TO DO: Transcribe every one of the rows below without changing a single character, leaving out the pictures.
INFORMATION SHOWN: Begin
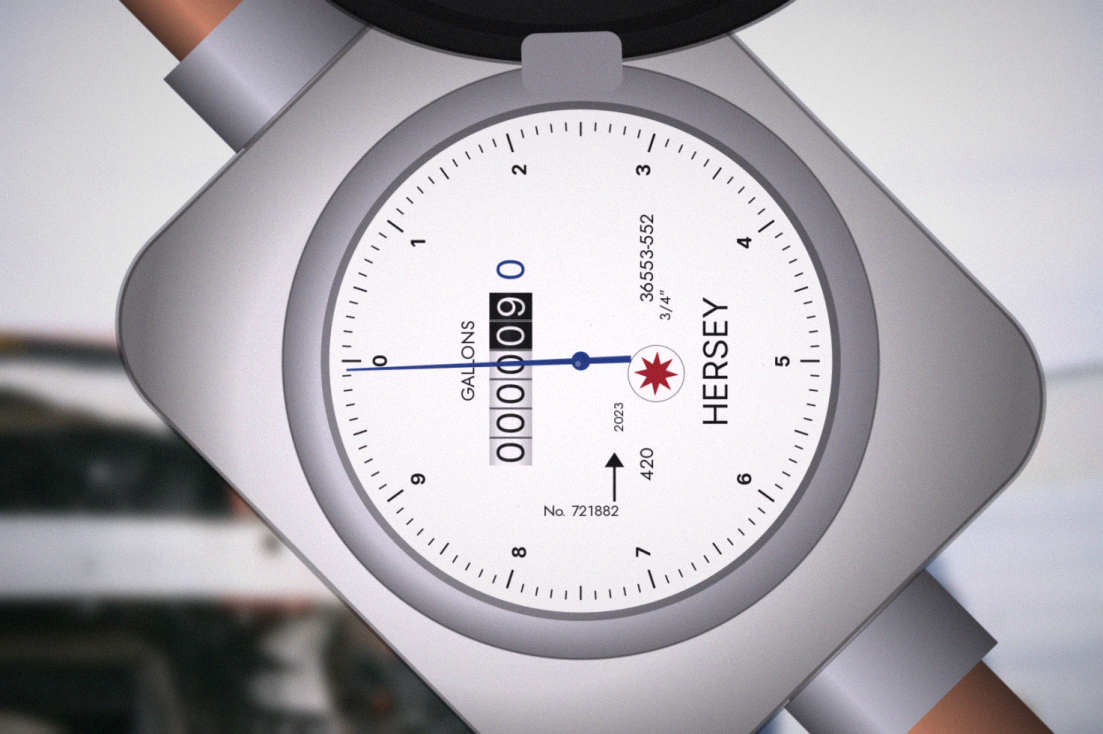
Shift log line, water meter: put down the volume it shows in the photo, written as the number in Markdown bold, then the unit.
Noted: **89.9** gal
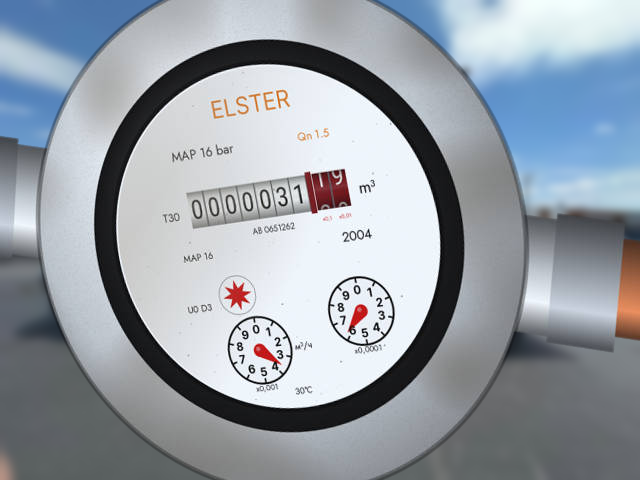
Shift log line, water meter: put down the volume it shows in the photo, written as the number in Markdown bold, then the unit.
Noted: **31.1936** m³
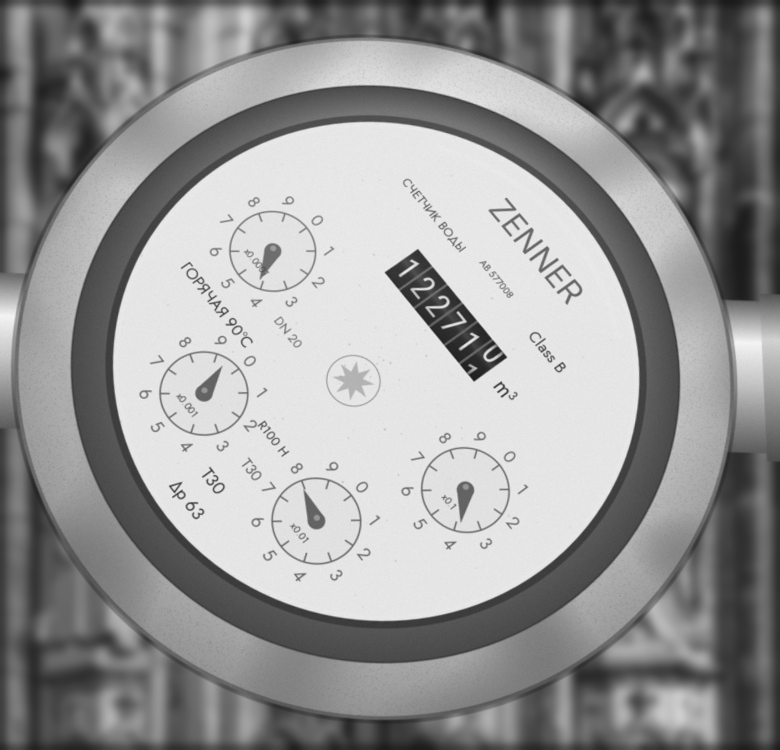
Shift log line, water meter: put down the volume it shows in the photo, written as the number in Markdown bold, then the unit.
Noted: **122710.3794** m³
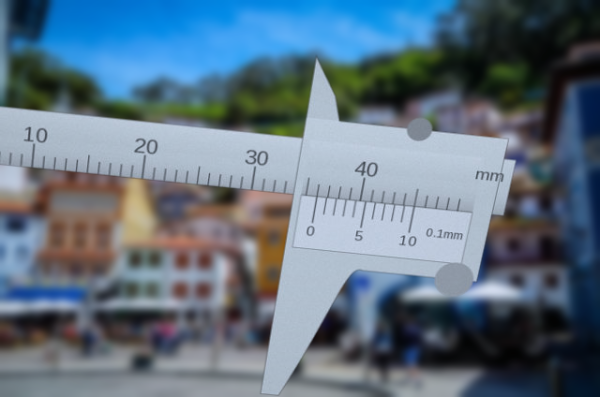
INFORMATION SHOWN: End
COMPLETED TASK:
Shift log line, water meter: put down the volume it shows in the photo, written as the number in Markdown bold, then the unit.
Noted: **89.9** gal
Shift log line, water meter: put down the volume it shows in the photo, written as the number in Markdown bold, then the unit.
Noted: **31.1936** m³
Shift log line, water meter: put down the volume it shows in the photo, written as the number in Markdown bold, then the unit.
Noted: **122710.3794** m³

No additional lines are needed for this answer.